**What you will do**
Exact copy, no pictures: output each line below as it stands.

*** Source material ***

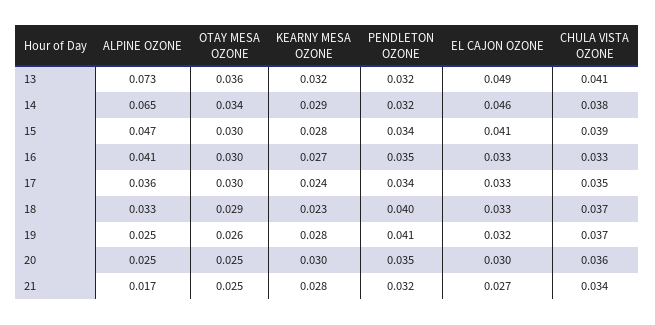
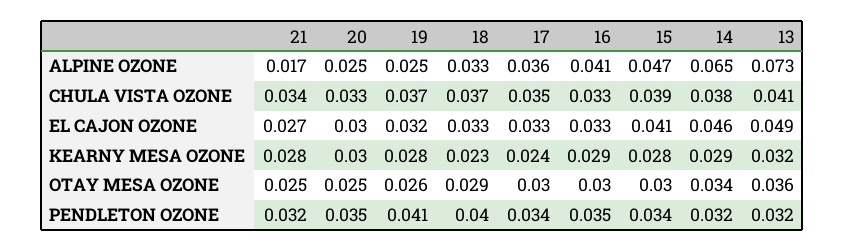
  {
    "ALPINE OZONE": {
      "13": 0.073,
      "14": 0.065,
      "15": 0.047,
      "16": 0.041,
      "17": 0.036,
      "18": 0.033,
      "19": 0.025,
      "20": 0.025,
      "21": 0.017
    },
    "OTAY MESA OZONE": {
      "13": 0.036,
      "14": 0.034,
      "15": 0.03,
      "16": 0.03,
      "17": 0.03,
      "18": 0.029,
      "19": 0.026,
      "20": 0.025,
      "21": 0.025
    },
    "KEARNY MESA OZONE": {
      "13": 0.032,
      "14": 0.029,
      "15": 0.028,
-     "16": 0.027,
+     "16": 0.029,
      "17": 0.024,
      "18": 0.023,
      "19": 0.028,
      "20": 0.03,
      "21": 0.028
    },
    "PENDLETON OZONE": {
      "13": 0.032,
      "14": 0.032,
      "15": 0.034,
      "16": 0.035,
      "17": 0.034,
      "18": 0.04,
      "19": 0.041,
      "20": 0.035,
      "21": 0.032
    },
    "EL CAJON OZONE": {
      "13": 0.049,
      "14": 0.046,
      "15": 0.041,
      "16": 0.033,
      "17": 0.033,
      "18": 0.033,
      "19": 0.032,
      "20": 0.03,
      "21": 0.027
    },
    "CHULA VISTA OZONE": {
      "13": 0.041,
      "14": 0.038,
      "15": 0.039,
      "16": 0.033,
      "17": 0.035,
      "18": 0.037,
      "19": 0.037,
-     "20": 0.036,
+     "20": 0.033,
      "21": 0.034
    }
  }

***

**Exercise response**
  {
    "ALPINE OZONE": {
      "13": 0.073,
      "14": 0.065,
      "15": 0.047,
      "16": 0.041,
      "17": 0.036,
      "18": 0.033,
      "19": 0.025,
      "20": 0.025,
      "21": 0.017
    },
    "OTAY MESA OZONE": {
      "13": 0.036,
      "14": 0.034,
      "15": 0.03,
      "16": 0.03,
      "17": 0.03,
      "18": 0.029,
      "19": 0.026,
      "20": 0.025,
      "21": 0.025
    },
    "KEARNY MESA OZONE": {
      "13": 0.032,
      "14": 0.029,
      "15": 0.028,
-     "16": 0.027,
+     "16": 0.029,
      "17": 0.024,
      "18": 0.023,
      "19": 0.028,
      "20": 0.03,
      "21": 0.028
    },
    "PENDLETON OZONE": {
      "13": 0.032,
      "14": 0.032,
      "15": 0.034,
      "16": 0.035,
      "17": 0.034,
      "18": 0.04,
      "19": 0.041,
      "20": 0.035,
      "21": 0.032
    },
    "EL CAJON OZONE": {
      "13": 0.049,
      "14": 0.046,
      "15": 0.041,
      "16": 0.033,
      "17": 0.033,
      "18": 0.033,
      "19": 0.032,
      "20": 0.03,
      "21": 0.027
    },
    "CHULA VISTA OZONE": {
      "13": 0.041,
      "14": 0.038,
      "15": 0.039,
      "16": 0.033,
      "17": 0.035,
      "18": 0.037,
      "19": 0.037,
-     "20": 0.036,
+     "20": 0.033,
      "21": 0.034
    }
  }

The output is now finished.